Si viviéramos en un país serio, lo que hizo Andrés Manuel López Obrador hace unos días, en compañía de Manuel Bartlett, director de la CFE, sería duramente criticado por todos los sectores de la sociedad mexicana. Acompañó a Bartlett durante una presentación que no se había visto nunca en México, y que probablemente no se vería en ningún otro país democrático del mundo. Me refiero a la estigmatización que hizo un alto funcionario gubernamental de casi una decena de anteriores servidores públicos, de los últimos 30 años, por cumplir con la ley y ganarse la vida después de haber dejado el gobierno.
Algunos de ellos son queridos amigos míos, a otros no los conozco y a algunos les tengo escaso afecto o respeto. No importa la personalidad de ninguno de ellos, ni siquiera el cargo que hayan ostentado durante su paso por la función pública. Existen leyes en México, buenas, malas o regulares. Mientras imperen, y alguien cumpla con ellas, no puede ser estigmatizado frente al presidente de la República, porque desde el momento en que sucede, es el presidente quien lleva a cabo la infamia. El colaborador, incluso alguien acostumbrado a la política de tumba y quema como Bartlett, desaparece en presencia del presidente. Esa presencia avala todo lo que dijo su colaborador.
La ley de México establece claramente que los funcionarios deben abstenerse, durante un año, de ser contratados para cualquier empleo en un sector en el ámbito de la función que ocuparon. Si alguien fue secretario de Turismo, no puede ser director de una cadena hotelera; si alguien fue secretario de Hacienda, no puede ser director de un banco (aunque, al menos parece, que algunos sí han violado esa disposición); si alguien fue secretario de Comunicaciones, no puede ser director de una telefónica, y así sucesivamente. Se escogió el periodo de un año por considerar que fuera a la vez lo suficientemente largo para cercenar cualquier vínculo de complicidad, y al mismo tiempo suficientemente breve para que el funcionario no tuviera que pagar un costo excesivo por haber sido… justamente funcionario.

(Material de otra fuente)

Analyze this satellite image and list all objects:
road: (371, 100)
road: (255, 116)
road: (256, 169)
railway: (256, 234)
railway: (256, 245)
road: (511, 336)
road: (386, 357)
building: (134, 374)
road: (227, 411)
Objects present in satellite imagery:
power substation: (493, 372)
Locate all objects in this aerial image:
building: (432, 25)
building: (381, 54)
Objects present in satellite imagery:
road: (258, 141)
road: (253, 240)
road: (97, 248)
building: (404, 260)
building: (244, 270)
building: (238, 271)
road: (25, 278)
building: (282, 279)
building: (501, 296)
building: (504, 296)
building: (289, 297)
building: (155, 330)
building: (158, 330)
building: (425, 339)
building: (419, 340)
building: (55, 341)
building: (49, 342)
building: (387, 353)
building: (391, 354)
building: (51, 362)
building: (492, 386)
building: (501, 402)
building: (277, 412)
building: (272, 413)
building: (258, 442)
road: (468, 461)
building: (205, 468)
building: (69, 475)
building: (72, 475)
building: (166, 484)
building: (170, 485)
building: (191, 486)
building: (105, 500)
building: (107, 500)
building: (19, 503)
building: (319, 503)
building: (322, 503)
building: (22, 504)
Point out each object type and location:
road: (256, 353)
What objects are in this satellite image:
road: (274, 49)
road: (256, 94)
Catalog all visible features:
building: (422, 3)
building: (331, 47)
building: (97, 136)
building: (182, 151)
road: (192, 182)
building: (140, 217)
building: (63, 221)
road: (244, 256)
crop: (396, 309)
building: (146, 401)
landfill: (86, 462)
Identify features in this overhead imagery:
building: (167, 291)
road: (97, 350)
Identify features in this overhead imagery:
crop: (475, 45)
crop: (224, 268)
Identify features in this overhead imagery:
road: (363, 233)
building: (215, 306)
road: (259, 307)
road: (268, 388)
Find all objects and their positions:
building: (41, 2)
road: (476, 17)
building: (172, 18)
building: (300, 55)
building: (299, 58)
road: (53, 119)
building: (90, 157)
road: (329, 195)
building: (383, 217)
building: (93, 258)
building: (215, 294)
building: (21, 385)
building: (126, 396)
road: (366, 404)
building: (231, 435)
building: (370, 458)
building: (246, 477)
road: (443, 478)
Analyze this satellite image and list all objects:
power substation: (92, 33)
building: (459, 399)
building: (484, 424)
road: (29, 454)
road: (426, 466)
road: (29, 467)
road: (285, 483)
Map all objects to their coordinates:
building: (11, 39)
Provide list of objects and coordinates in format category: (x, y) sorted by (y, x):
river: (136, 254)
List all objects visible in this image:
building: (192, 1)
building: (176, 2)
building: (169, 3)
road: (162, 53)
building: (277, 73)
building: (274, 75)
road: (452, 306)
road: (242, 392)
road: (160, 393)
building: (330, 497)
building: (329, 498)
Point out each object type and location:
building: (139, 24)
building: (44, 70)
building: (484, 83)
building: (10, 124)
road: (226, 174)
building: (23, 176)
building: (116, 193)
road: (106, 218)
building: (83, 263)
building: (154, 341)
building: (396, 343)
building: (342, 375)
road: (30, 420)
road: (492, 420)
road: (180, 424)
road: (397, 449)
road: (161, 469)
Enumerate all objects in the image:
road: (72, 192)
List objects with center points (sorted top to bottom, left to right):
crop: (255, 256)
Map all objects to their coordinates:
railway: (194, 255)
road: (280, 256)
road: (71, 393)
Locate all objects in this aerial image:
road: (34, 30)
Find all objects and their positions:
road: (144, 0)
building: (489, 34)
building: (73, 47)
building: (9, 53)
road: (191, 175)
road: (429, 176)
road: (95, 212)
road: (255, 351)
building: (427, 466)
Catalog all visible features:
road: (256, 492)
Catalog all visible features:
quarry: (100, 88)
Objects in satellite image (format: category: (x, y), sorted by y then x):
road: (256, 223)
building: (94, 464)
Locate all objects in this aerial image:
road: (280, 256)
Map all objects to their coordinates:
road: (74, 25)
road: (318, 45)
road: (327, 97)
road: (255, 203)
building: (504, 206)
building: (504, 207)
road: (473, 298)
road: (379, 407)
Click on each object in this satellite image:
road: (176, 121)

López Obrador puede considerar que la ley existente no sirve. Para eso tiene mayoría en ambas cámaras; puede perfectamente mandar al Congreso una iniciativa de ley extendiendo el ‘periodo de veda’ a tres, cinco o hasta 10 años si así lo desea. Los diputados y senadores de Morena lo votarán sin la menor duda. Luego se verá si eso, junto con otras muchas medidas, desalienta de manera cada vez más pronunciada el reclutamiento por el sector público de la gente más talentosa o bien preparada en México para puestos técnicos que no pueden prescindir de una determinada pericia. Pero en todo caso, esas serían consecuencias a largo plazo.
El presidente no puede estigmatizar a personas que han cumplido con la ley y considerarlos inmorales porque piensa que la ley que les permite hacer lo que hicieron es inmoral. Sabemos desde hace mucho tiempo, gracias a múltiples encuestas, que una mayoría de los mexicanos considera que si las leyes no son justas –podríamos sustituir la palabra inmorales– no deben ser respetadas. López Obrador no sólo pertenece a esa mayoría, sino que apela a ella, a sus peores sentimientos, resentimientos, y a su profunda ignorancia de cómo funciona un Estado de derecho.
En un país gobernado por el imperio de la ley, las leyes se respetan porque son leyes. Si son injustas o inmorales, deben ser cambiadas. Si no existen condiciones para cambiarlas, porque se ha caído en un régimen autoritario, se deben de buscar otras formas de cambiar, ya no la ley, sino el régimen autoritario. No es el caso en México ni hoy, ni cuando la ley actual fue aprobada. Es increíble, no sólo que López Obrador haya hecho eso, sino que tantos sectores de la sociedad mexicana lo acepten sin chistar.
Muchas personas han dicho, en México y en el extranjero, que, frente al tsunami, ya no electoral sino legislativo, retórico y hasta cierto punto práctico de López Obrador en el gobierno, los sectores en México que pudieran oponerse a él no están haciendo su chamba. Creo que pocas ocasiones demuestran este hecho lamentable como el de la estigmatización de los nuevos funcionarios a los que nos hemos referido. Si el empresariado, la intelectualidad, la Iglesia, los gobiernos de países amigos, y distintos sectores de la clase política mexicana no morenista no alzan la voz, les tocará a ellos después. Los empresarios creen que con permanecer callados la van a librar; buena parte de la comentocracia y de los medios masivos de comunicación, también. La Iglesia ni se diga. Y la clase política brilla por su ausencia en este debate. Sólo acuérdense, a todos les va a tocar, si cuando les toca a unos nadie alza la voz. Suerte.